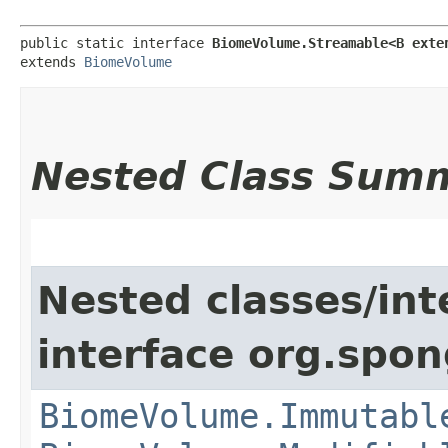
public static interface 
BiomeVolume.Streamable<B exte
extends 
BiomeVolume
Nested Class Sum
Nested classes/int
interface org.spo
BiomeVolume.Immutabl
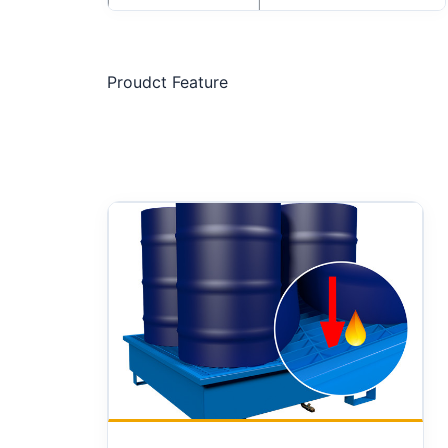
Proudct Feature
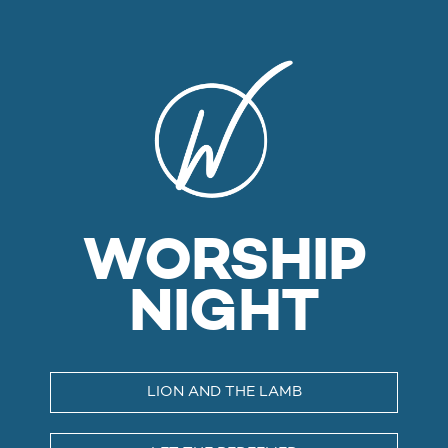
WORSHIP
NIGHT
LION AND THE LAMB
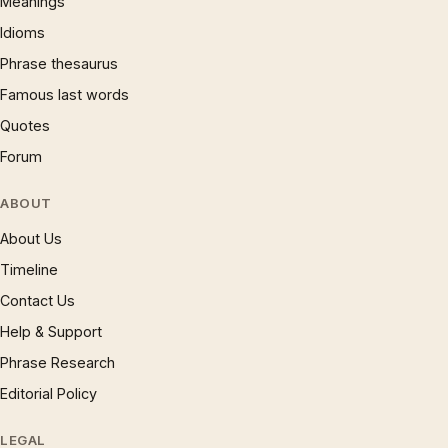
Meanings
Idioms
Phrase thesaurus
Famous last words
Quotes
Forum
ABOUT
About Us
Timeline
Contact Us
Help & Support
Phrase Research
Editorial Policy
LEGAL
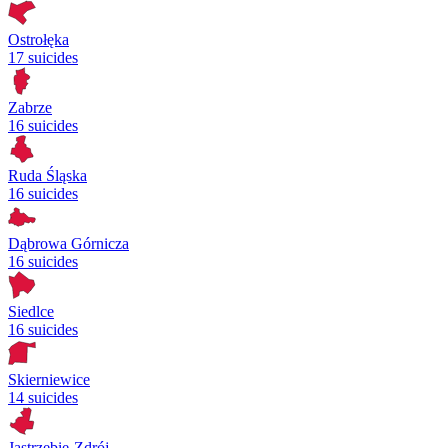
Ostrołęka
17 suicides
Zabrze
16 suicides
Ruda Śląska
16 suicides
Dąbrowa Górnicza
16 suicides
Siedlce
16 suicides
Skierniewice
14 suicides
Jastrzębie-Zdrój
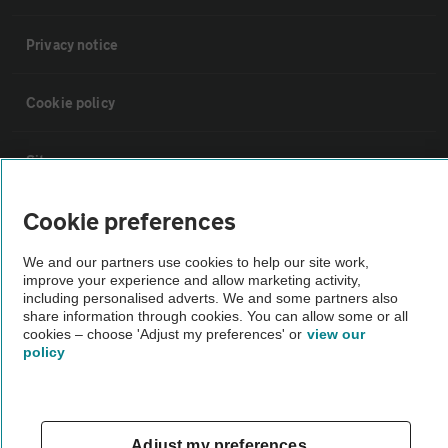
Privacy notice
Cookie policy
Sitemap
Cookie preferences
Vehicle Inspections
We and our partners use cookies to help our site work,
improve your experience and allow marketing activity,
The AA recommends an AA Cars Vehicle Inspection before purchase.
including personalised adverts. We and some partners also
Not all cars are mechanically checked by the AA.
share information through cookies. You can allow some or all
cookies – choose 'Adjust my preferences' or
view our
policy
Vehicle Inspection
theAA.com
Adjust my preferences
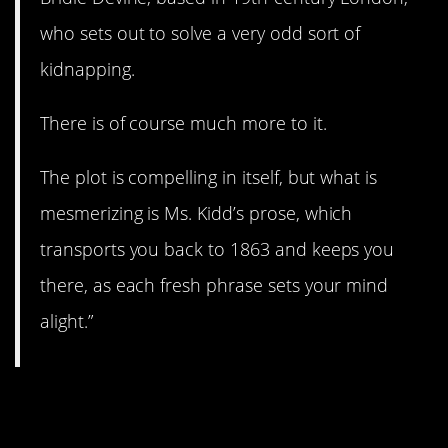
who sets out to solve a very odd sort of
kidnapping.
There is of course much more to it.
The plot is compelling in itself, but what is
mesmerizing is Ms. Kidd’s prose, which
transports you back to 1863 and keeps you
there, as each fresh phrase sets your mind
alight.”
6.
Song of Solomon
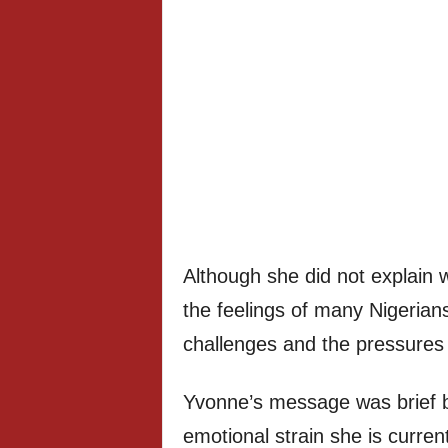
Although she did not explain w
the feelings of many Nigerian
challenges and the pressures of
Yvonne’s message was brief but
emotional strain she is curren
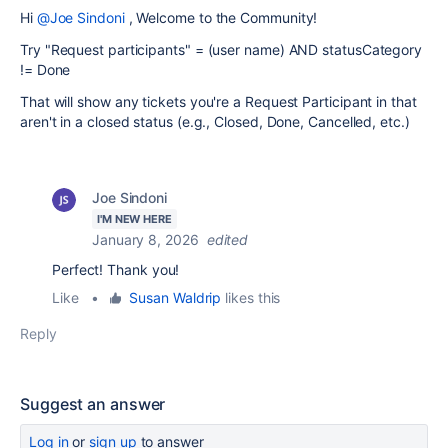
Hi
@Joe Sindoni
, Welcome to the Community!
Try
"Request participants" = (user name) AND statusCategory
!= Done
That will show any tickets you're a Request Participant in that
aren't in a closed status (e.g., Closed, Done, Cancelled, etc.)
Joe Sindoni
I'M NEW HERE
January 8, 2026
edited
Perfect! Thank you!
Like
•
Susan Waldrip
likes this
Reply
Suggest an answer
Log in
or
sign up
to answer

---*---

● What this task involves:
Could you recast all the lines above as a JSON list of strings, one string per line and no blank lines, with the pictures left out?

● Response:
[
  "public static interface ",
  "BiomeVolume.Streamable<B exte",
  "extends ",
  "BiomeVolume",
  "Nested Class Sum",
  "Nested classes/int",
  "interface org.spo",
  "BiomeVolume.Immutabl",
  "Proudct Feature",
  "WORSHIP",
  "NIGHT",
  "LION AND THE LAMB",
  "Meanings",
  "Idioms",
  "Phrase thesaurus",
  "Famous last words",
  "Quotes",
  "Forum",
  "ABOUT",
  "About Us",
  "Timeline",
  "Contact Us",
  "Help & Support",
  "Phrase Research",
  "Editorial Policy",
  "LEGAL",
  "Ostrołęka",
  "17 suicides",
  "Zabrze",
  "16 suicides",
  "Ruda Śląska",
  "16 suicides",
  "Dąbrowa Górnicza",
  "16 suicides",
  "Siedlce",
  "16 suicides",
  "Skierniewice",
  "14 suicides",
  "Jastrzębie-Zdrój",
  "Privacy notice",
  "Cookie policy",
  "Sitemap",
  "Cookie preferences",
  "Vehicle Inspections",
  "We and our partners use cookies to help our site work,",
  "improve your experience and allow marketing activity,",
  "The AA recommends an AA Cars Vehicle Inspection before purchase.",
  "including personalised adverts. We and some partners also",
  "Not all cars are mechanically checked by the AA.",
  "share information through cookies. You can allow some or all",
  "cookies – choose 'Adjust my preferences' or",
  "view our",
  "policy",
  "Vehicle Inspection",
  "theAA.com",
  "Adjust my preferences",
  "who sets out to solve a very odd sort of",
  "kidnapping.",
  "There is of course much more to it.",
  "The plot is compelling in itself, but what is",
  "mesmerizing is Ms. Kidd’s prose, which",
  "transports you back to 1863 and keeps you",
  "there, as each fresh phrase sets your mind",
  "alight.”",
  "6.",
  "Song of Solomon",
  "Although she did not explain w",
  "the feelings of many Nigerian",
  "challenges and the pressures of",
  "Yvonne’s message was brief but",
  "emotional strain she is curren",
  "Hi",
  "@Joe Sindoni",
  ", Welcome to the Community!",
  "Try",
  "\"Request participants\" = (user name) AND statusCategory",
  "!= Done",
  "That will show any tickets you're a Request Participant in that",
  "aren't in a closed status (e.g., Closed, Done, Cancelled, etc.)",
  "Joe Sindoni",
  "I'M NEW HERE",
  "January 8, 2026",
  "edited",
  "Perfect! Thank you!",
  "Like",
  "•",
  "Susan Waldrip",
  "likes this",
  "Reply",
  "Suggest an answer",
  "Log in",
  "or",
  "sign up",
  "to answer"
]